Additionally, a report by the Association for Democratic Reforms (ADR) revealed that in India’s Upper House, about 14 per cent of sitting Rajya Sabha members are classified as billionaires. The analysis, based on affidavits of 229 out of 233 MPs, showed that 31 lawmakers have declared assets exceeding Rs 100 crore, underlining the increasing presence of high-net-worth individuals in Parliament.
ADR said the average assets of Rajya Sabha MPs stand at Rs 120.69 crore, indicating a sharp skew towards wealthier legislators. The combined declared assets of all analysed MPs total Rs 27,638 crore. The distribution of wealth showed that 42 per cent of MPs have assets of Rs 10 crore or more, while only 3 per cent fall below Rs 20 lakh, highlighting stark disparities within the chamber.
For many Indians, financial stress has emerged as the leading driver of unhappiness among Indians, according to Ipsos’ Global Happiness Survey 2026. As many as 39 per cent of respondents cited their financial situation as the primary source of unhappiness, making it the most significant factor affecting well-being in the country.

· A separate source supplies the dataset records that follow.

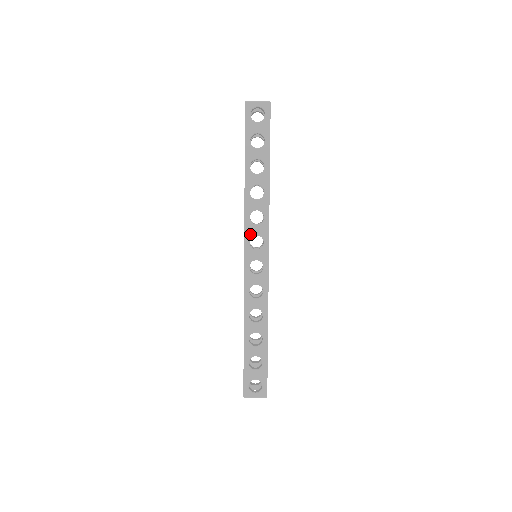
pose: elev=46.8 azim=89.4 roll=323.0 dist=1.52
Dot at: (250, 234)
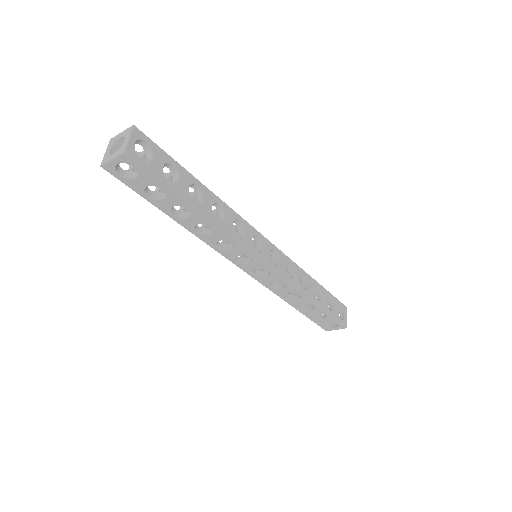
Dot at: (232, 257)
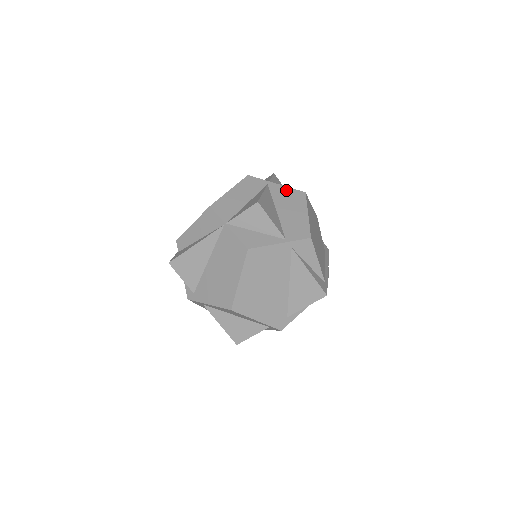
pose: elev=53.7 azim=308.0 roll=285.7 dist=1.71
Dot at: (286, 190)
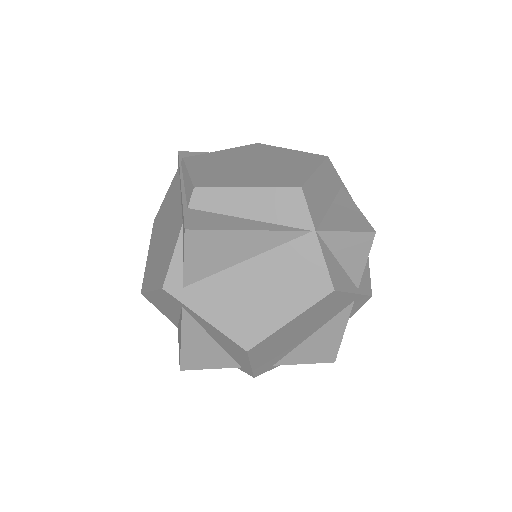
Dot at: occluded
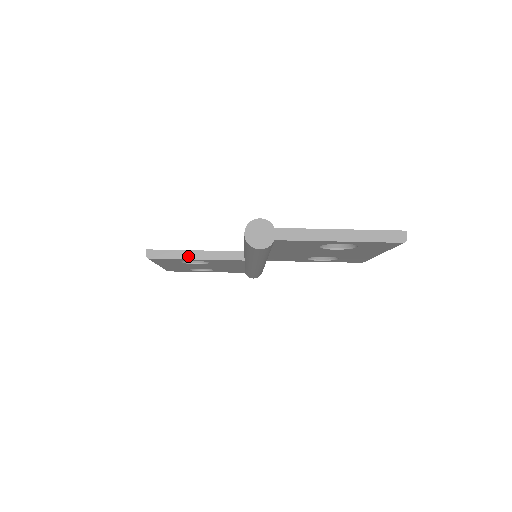
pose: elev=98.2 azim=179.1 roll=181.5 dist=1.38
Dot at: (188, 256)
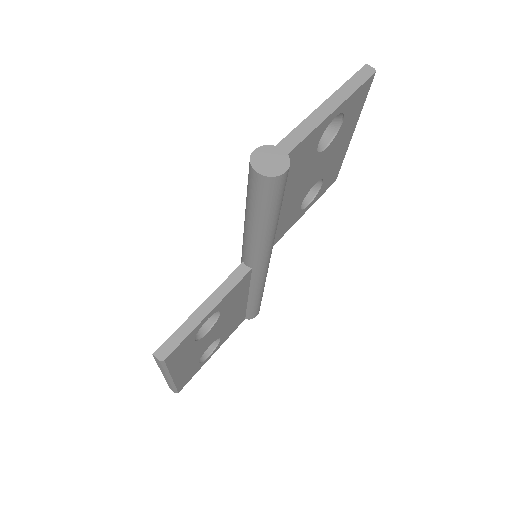
Dot at: (199, 317)
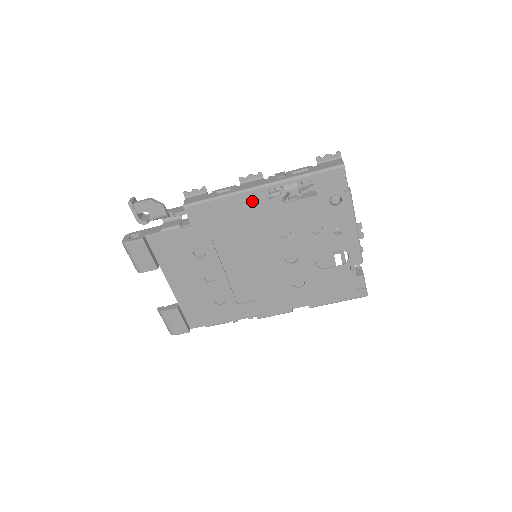
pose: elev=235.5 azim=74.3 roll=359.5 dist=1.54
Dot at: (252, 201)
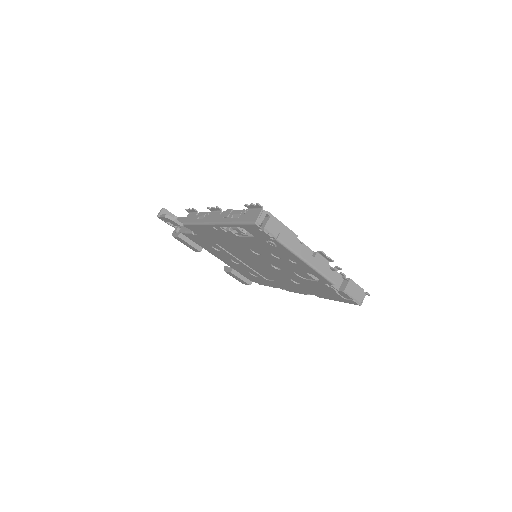
Dot at: (217, 231)
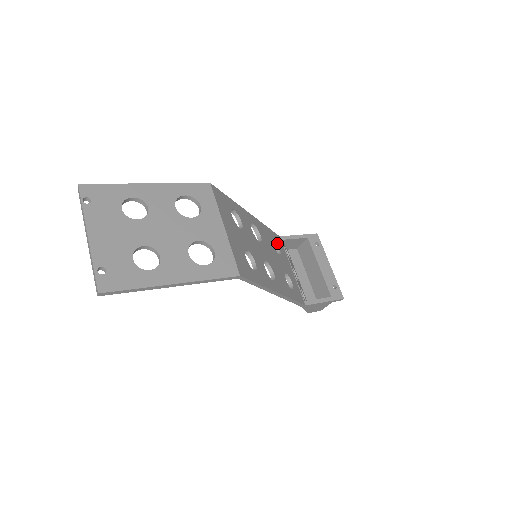
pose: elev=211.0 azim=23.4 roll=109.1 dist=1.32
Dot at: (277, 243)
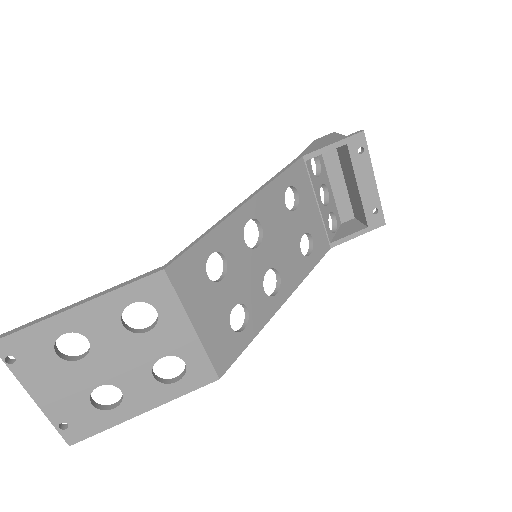
Dot at: (295, 185)
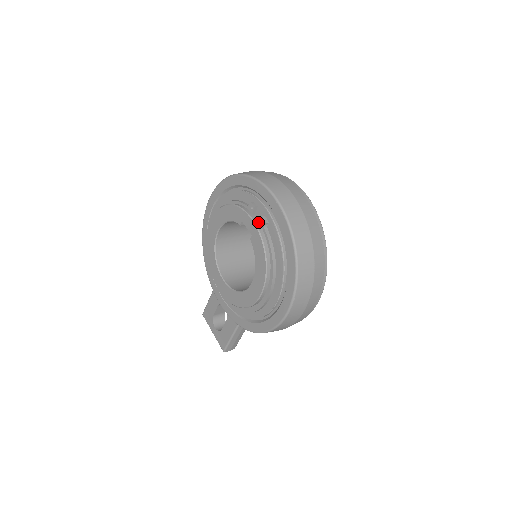
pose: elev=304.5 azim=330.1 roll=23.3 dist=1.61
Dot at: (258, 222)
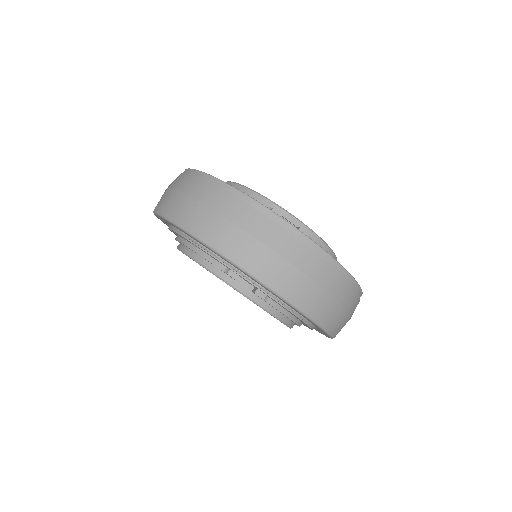
Dot at: (251, 293)
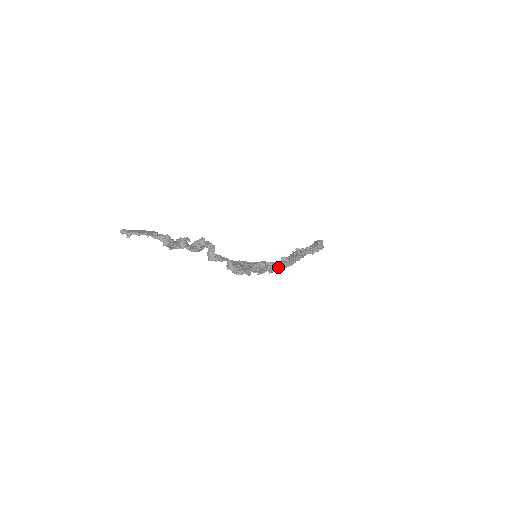
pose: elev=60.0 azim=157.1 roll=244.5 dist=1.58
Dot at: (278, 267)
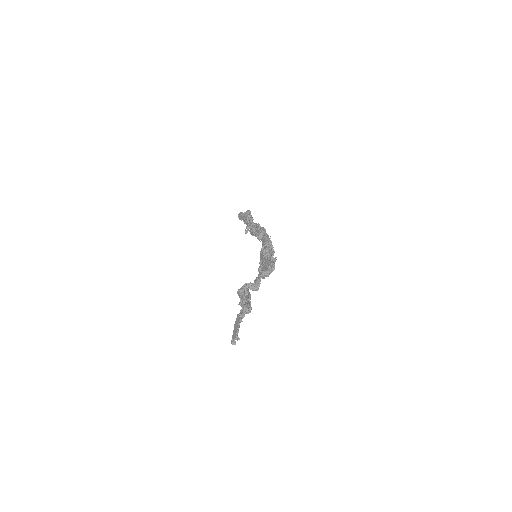
Dot at: (269, 240)
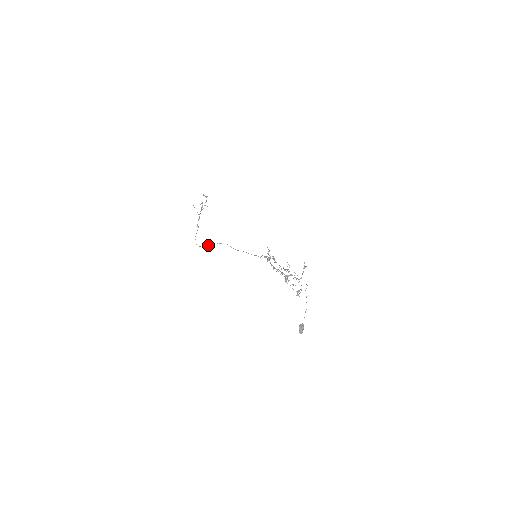
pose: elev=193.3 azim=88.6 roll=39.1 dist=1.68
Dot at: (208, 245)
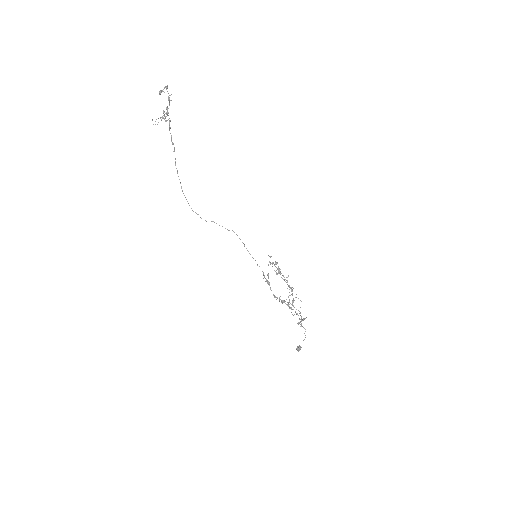
Dot at: occluded
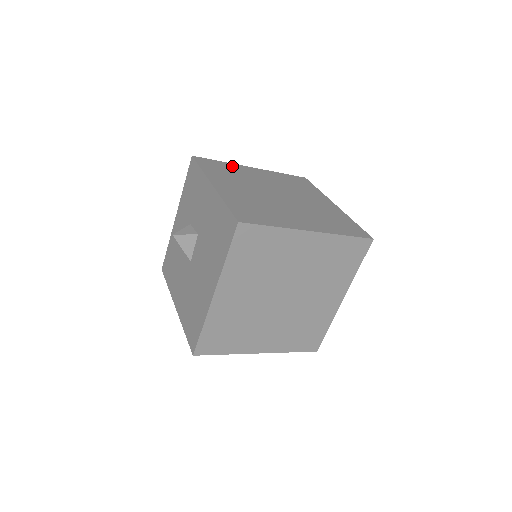
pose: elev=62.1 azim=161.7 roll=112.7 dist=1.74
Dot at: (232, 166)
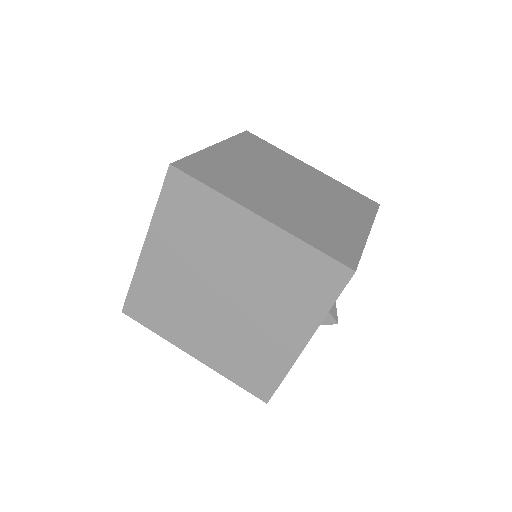
Dot at: (282, 154)
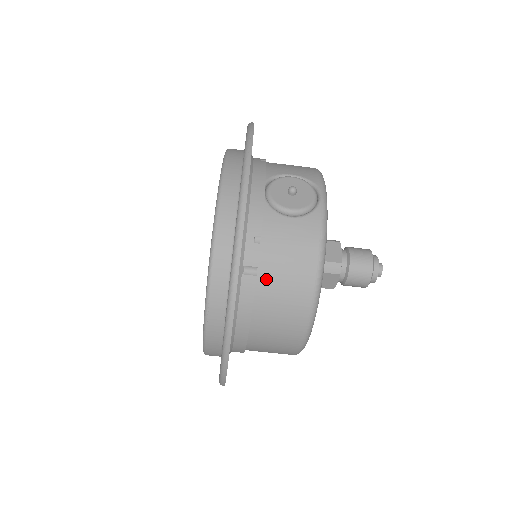
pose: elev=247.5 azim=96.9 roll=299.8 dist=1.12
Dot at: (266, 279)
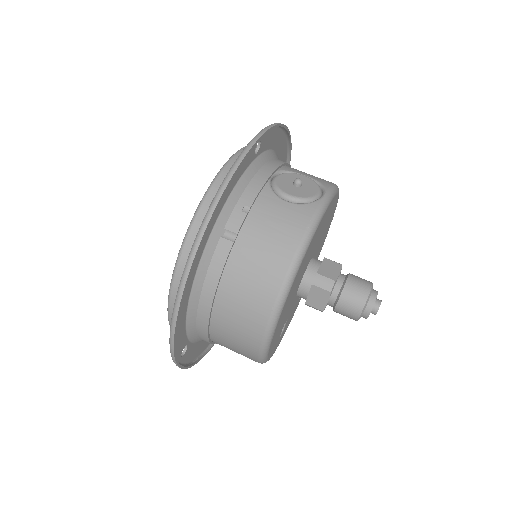
Dot at: (242, 249)
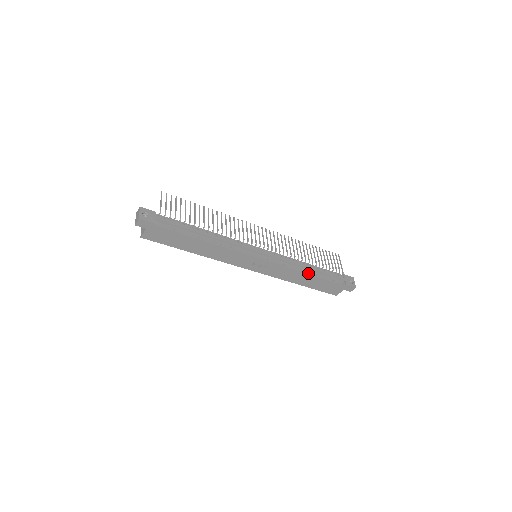
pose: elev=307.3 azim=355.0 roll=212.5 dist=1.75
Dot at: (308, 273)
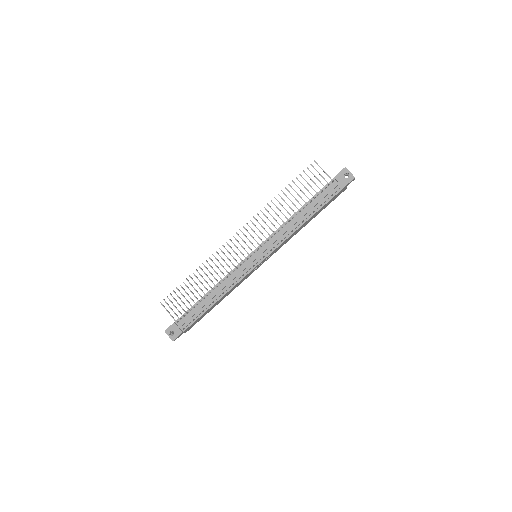
Dot at: (303, 223)
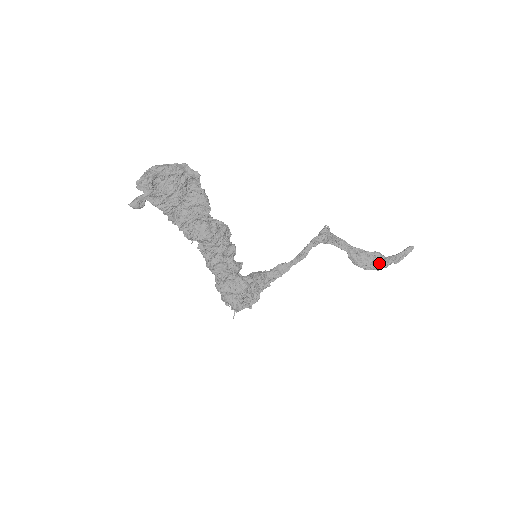
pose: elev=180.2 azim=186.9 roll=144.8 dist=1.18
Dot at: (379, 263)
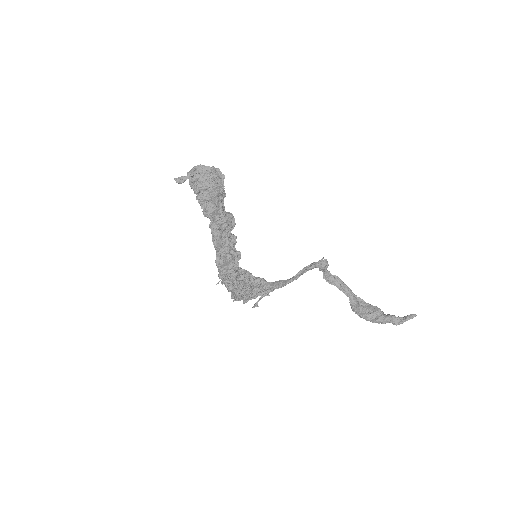
Dot at: (375, 316)
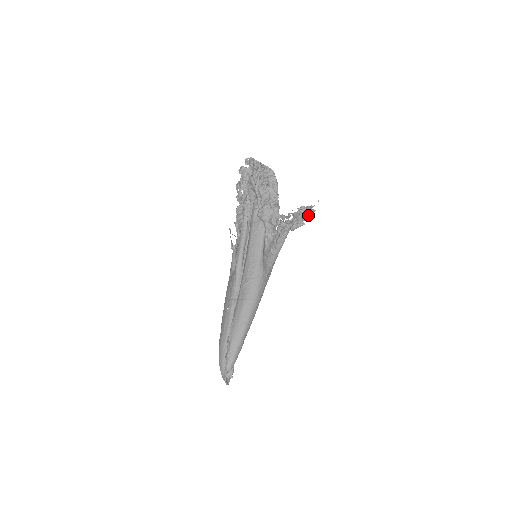
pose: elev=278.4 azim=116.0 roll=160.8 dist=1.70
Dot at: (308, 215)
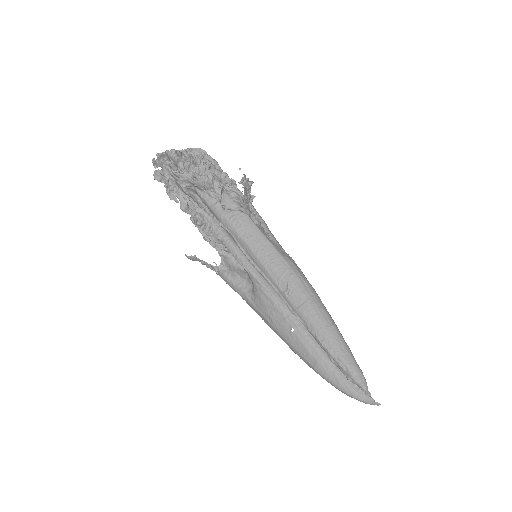
Dot at: (250, 185)
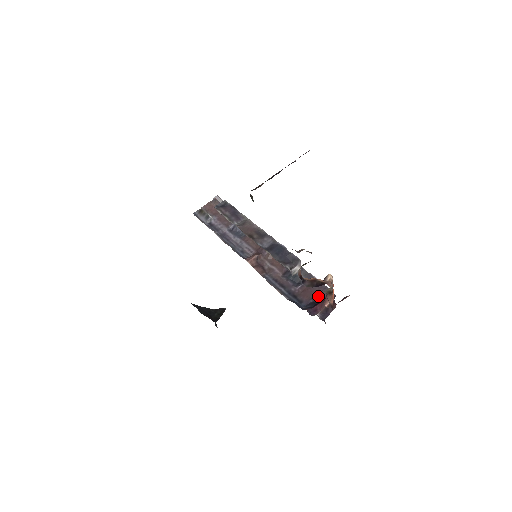
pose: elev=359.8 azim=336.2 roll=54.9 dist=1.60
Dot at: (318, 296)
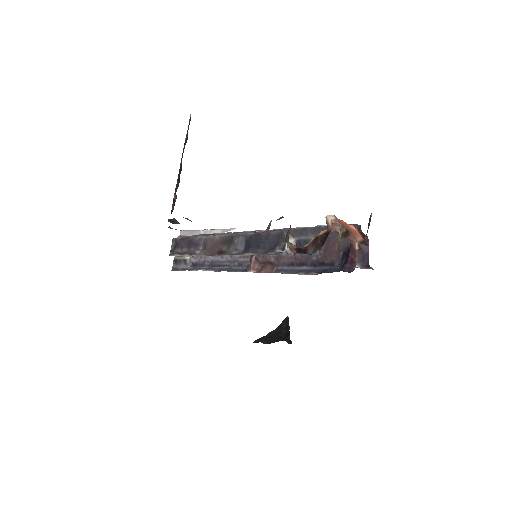
Dot at: (343, 242)
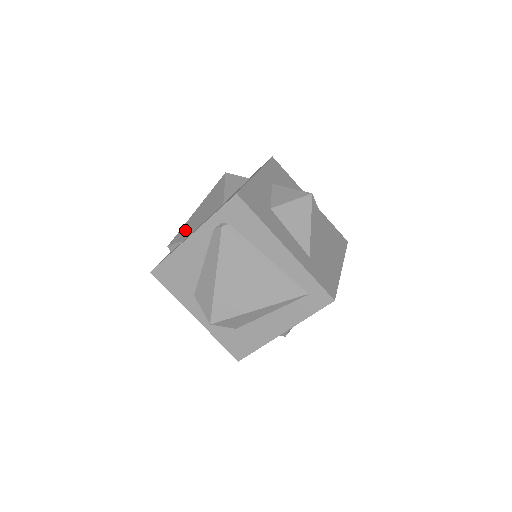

Observers say the rise of the Cockroach Janta Party shows a broader global trend in which satire and internet culture increasingly shape political expression. In India, where political spectacle and social media campaigns already dominate public discourse, the emergence of an insect-themed meme movement appeared bizarre but oddly plausible.
Whether the CJP survives beyond the current wave of outrage remains uncertain. Some analysts believe it could fade as rapidly as it emerged. Others argue it signals a deeper shift in how younger Indians engage with politics. For now, the movement has achieved something rare in India’s crowded political ecosystem: turning irony and online exhaustion into a mass digital identity.